With more than a decade of electrical and mechanical engineering and systems integration experience for high-speed rail, subway, light rail, and advanced guideway system projects in both the consulting and design-build environments, Callen’s diverse engineering experience has spanned three continents, including high-profile projects in the United States, Asia and Europe.
Sergio joined Atkins in 2014 as regional business development manager for the company’s North American rail and transit business based in New York City. For Atkins, he focuses on systems engineering business development and program management efforts in the Northeast, including Atkins’ support for the Integrated Service Information and Management — B Division (ISIM-B) project at New York City Transit.

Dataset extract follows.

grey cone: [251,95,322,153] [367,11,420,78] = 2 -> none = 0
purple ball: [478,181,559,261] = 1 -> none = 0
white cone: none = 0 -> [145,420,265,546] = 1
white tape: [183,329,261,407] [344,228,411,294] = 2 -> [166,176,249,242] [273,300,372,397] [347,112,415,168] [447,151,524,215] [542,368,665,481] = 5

Before joining Atkins, Sergio worked for Ardanuy, a Spanish systems engineering firm, where he worked on several large systems integration projects. He performed railway engineering design for high speed rail, subway, commuter, and light rail projects, including the Ottawa (Canada) light rail transit system, Dublin (Ireland) Metro North Line, Moscow (Russia) Metro expansion, Spain high-speed rail system 12-station expansion, and other depot and street car projects.
In 2010, Sergio took on the challenging role of managing director responsible for the startup of Ardanuy’s new subsidiary company in New York City. This leadership role involved developing Ardanuy’s marketing and operations capability in the U.S. rail market, including planning, research and analysis of the organization’s business development activities and staff.

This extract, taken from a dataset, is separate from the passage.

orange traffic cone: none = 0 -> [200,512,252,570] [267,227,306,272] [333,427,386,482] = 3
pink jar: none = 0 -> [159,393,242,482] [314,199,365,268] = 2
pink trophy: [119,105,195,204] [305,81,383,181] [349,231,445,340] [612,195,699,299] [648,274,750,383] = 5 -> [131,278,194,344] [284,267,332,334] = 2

In New York, Sergio was also responsible for developing conceptual and detailed design projects and defining technical and operational parameters and requirements (track work, overhead contact system, rolling stock, tunnel ventilation, fire protection, operations, maintenance, train control system, and communications system) for several key railway projects in North America.

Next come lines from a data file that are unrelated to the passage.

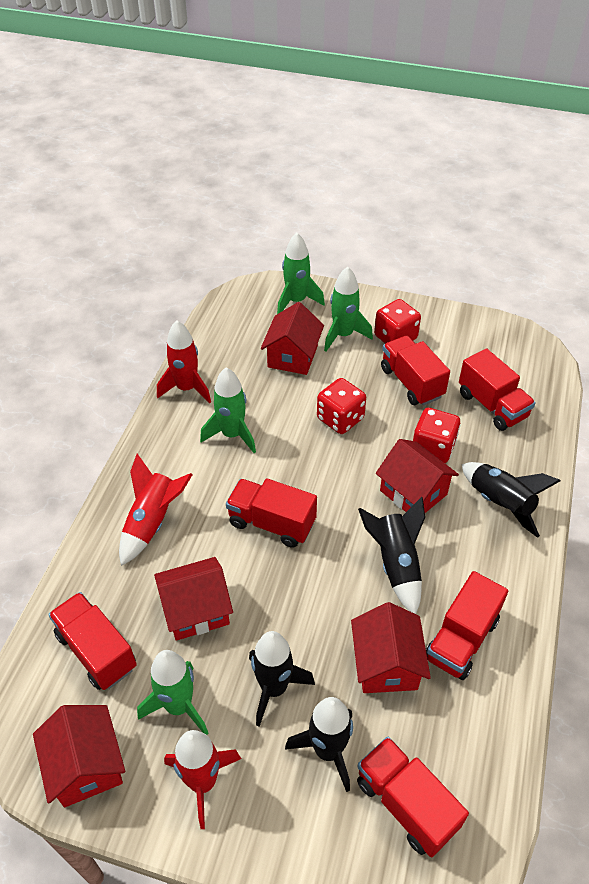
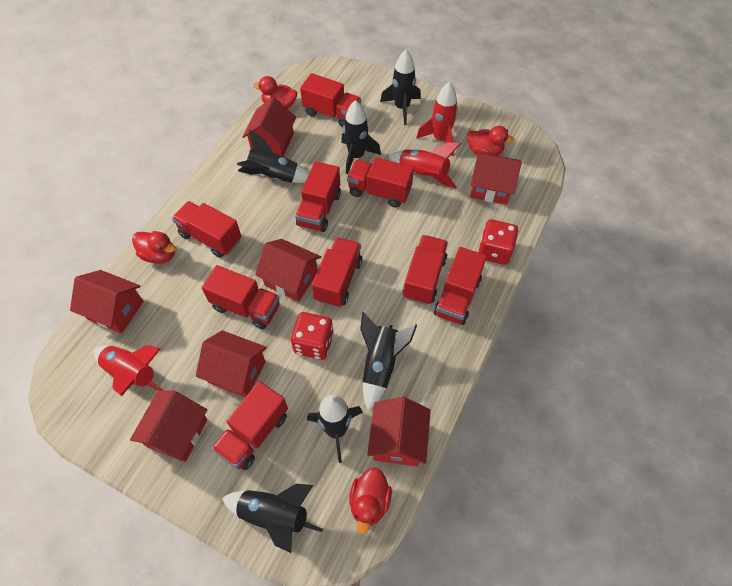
black rocket: [249,631,315,727] [285,697,353,792] [358,497,425,614] [461,462,561,538] = 4 -> [222,483,323,553] [237,130,309,183] [307,395,363,463] [341,100,381,174] [360,312,417,411] [380,50,421,125] = 6
green rocket: [137,650,209,735] [200,367,256,453] [277,233,325,314] [324,267,373,351] = 4 -> none = 0
red dice: [317,378,366,434] [374,299,421,344] [413,408,460,463] = 3 -> [291,312,334,360] [478,219,518,265] = 2
red duck: none = 0 -> [132,231,176,264] [253,76,297,109] [349,468,392,534] [467,126,515,156] = 4
red house: [33,705,125,807] [154,557,233,641] [261,302,324,375] [351,602,431,693] [376,439,459,513] = 5 -> [70,270,144,334] [130,391,207,462] [196,330,267,397] [242,97,296,156] [255,239,321,302] [367,397,431,466] [470,152,522,205] = 7
red truck: [48,592,137,690] [226,478,317,548] [357,736,469,857] [381,336,450,406] [426,571,508,680] [459,348,536,431] = 6 -> [172,201,242,258] [202,265,280,329] [212,381,288,470] [295,161,341,232] [300,73,361,127] [312,237,363,307] [347,157,414,208] [402,235,448,305] [434,247,487,325] = 9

Sergio is a registered professional engineer with the Catalonian (Spain) Industrial Engineers Association. He earned a Master of Science in both industrial engineering and business from the University of Catalonia in Spain. He currently serves on the American Railway Engineering and Maintenance-of-Way Association (AREMA) Technical Committee 17 — High Speed Rail Systems.
“The most challenging thing is to understand client expectations, especially in the U.S.; every agency, every client is different.”
“When working abroad I realized that every country has different processes and different approaches to build. I think it’s important, in the rail systems particularly, to standardize these processes. If we can set up standards in order to make more efficient the processes we have when implementing a project … from the very beginning to the end of the project.”
“I would like to see more affordable systems to improve the quality of life. We really need to invest money on the transit in the U.S. We’re going to be able to see these reliable systems in the future if we keep working in that direction.”
“I worked for a streetcar project in Spain, it was a catenary-free project. I think it’s going to be the future in the streetcar arena. In the U.S. right now, in D.C., they are starting to implement a catenary-free project. Working on that project [in Spain] five years ago, it really changed and elevated my expectations on the rail arena. Hopefuly I’m going to be able to repeat that experience here in the U.S. in the near future.”